Though much of Stan Grossfield’s profile of Mo Vaughn in yesterday’s Boston Globe covers the same territory as George Vescey’s recent NY Times piece concerning the retired slugger’s low cost housing initiatives, Grossfield’s article dips into some baseball territory, as well.

He made $100 million playing baseball, so what’s he doing in the South Bronx?

“In 2003, I was 35 years old,” he says. “What am I going to do with myself? I didn’t want to hang around as an ex-player. I always felt a test of a man was how he was going to evolve and transform himself from an athlete to the next level. So when I went into business, I wanted to be something formidable. I want to make a difference.”
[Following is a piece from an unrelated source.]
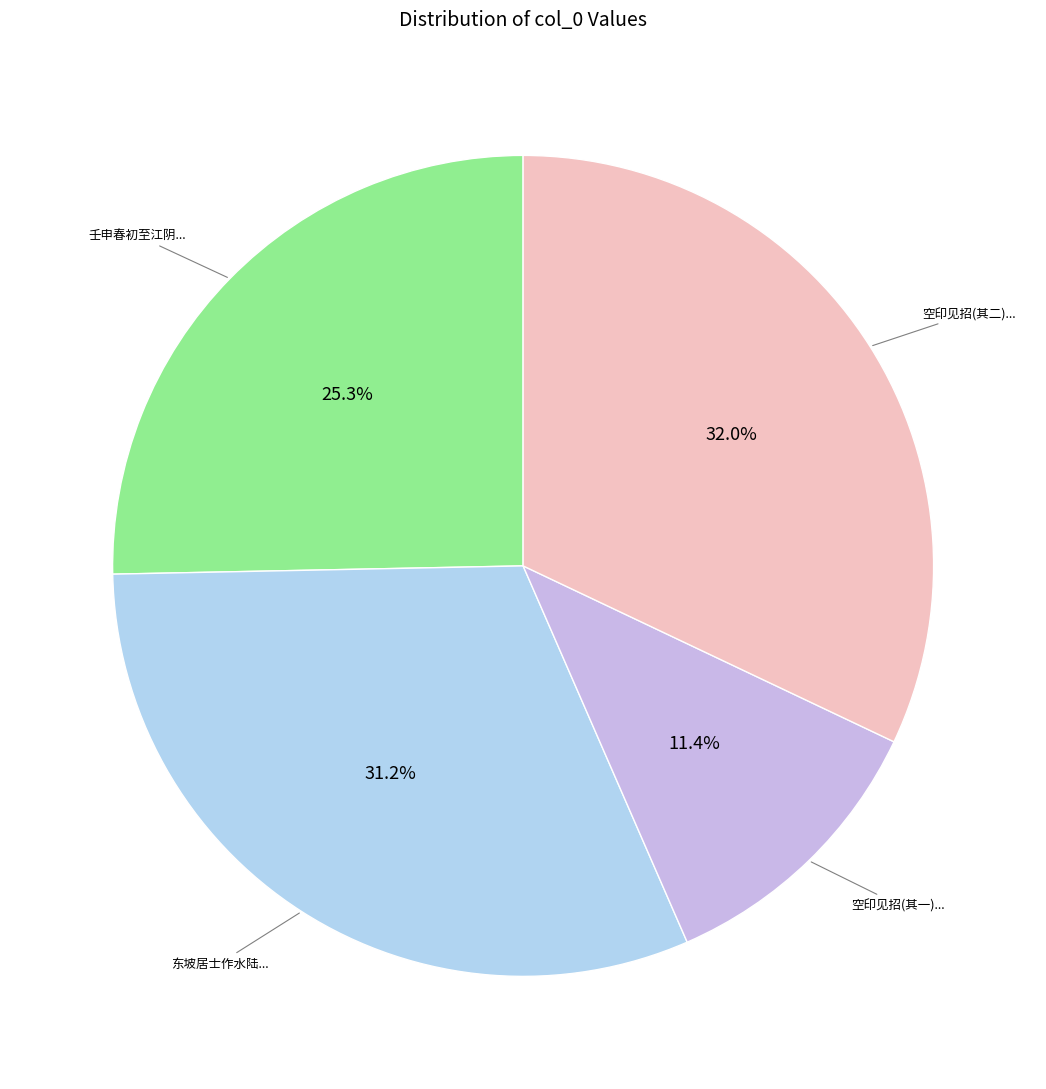

How many slices are in this pie chart?

4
Vaughn says this isn’t about feeling guilty for playing only two injury-plagued, subpar seasons in New York before retiring in January 2004

“I got paid for what I had done,” says Vaughn, who was making $15 million a year. “In baseball, that’s how they do things. I didn’t owe anybody anything. I wasn’t a disabled list guy. I came to play and I played hard.
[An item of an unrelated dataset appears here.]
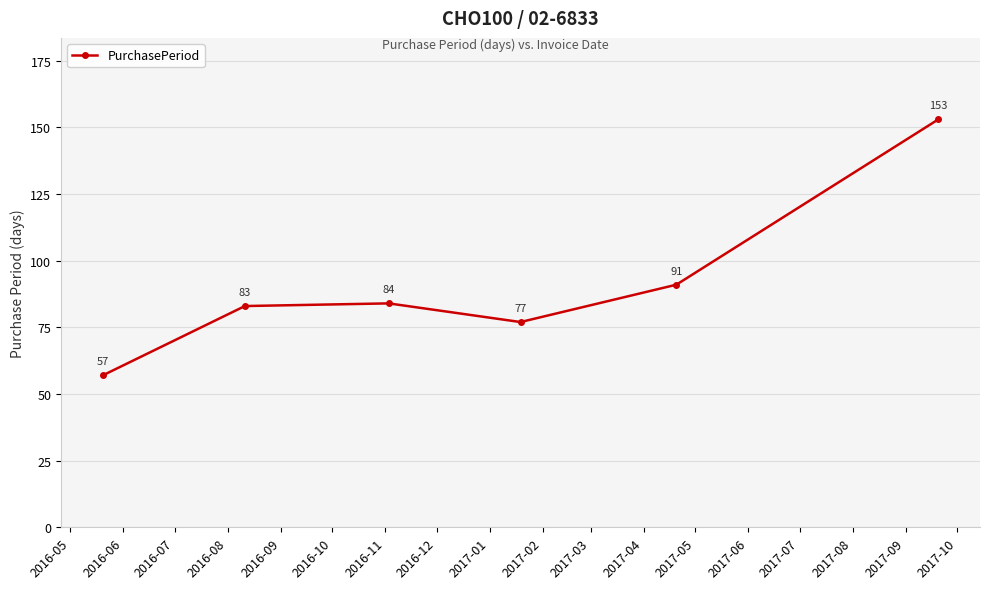

Reading right to left, extract all data points from this chart.

153	91	77	84	83	57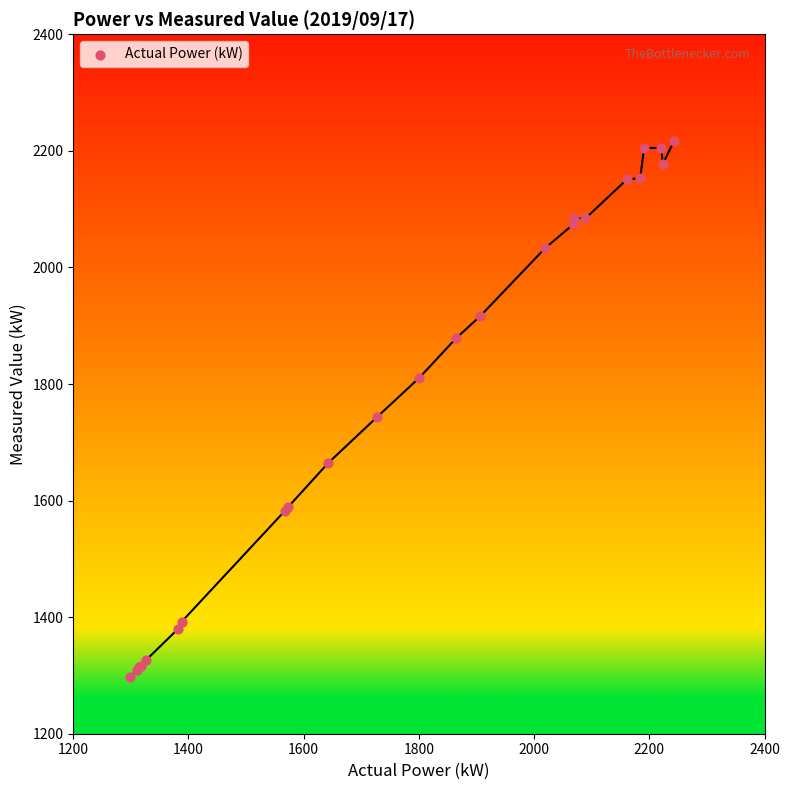

What Y value in the scatter plot is closest to 1757?

1743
“I didn’t feel any guilt from that, and I end up in NY and create a business that my idol was involved with. There’s nothing here to be sorry about.”

He has not returned to Fenway Park “since the day I left” but he fantasizes about wearing a disguise and sitting in the stands to check out the renovations.

“I hear it came out great,” he says.

He insists that leaving Boston was not about money. He felt disrespected.

“I’m disappointed, there’s no doubt about that,” he says. “I think I’ll always be disappointed. I think that I haven’t changed my personality from the day I got there to the day I left there. Money hasn’t changed me. Success and failure hasn’t changed me.

“I’m happy for the Red Sox as a team and their fans because I believe totally they deserved to finally [win]. I felt that when that final out was made in St. Louis, it erased all the demons in all of us that played the game and wore that uniform for any period of time.

“It was almost like something came off of me. I remember I was sitting in Miami. It was like a ghost fell off of me or something like that. It was weird.”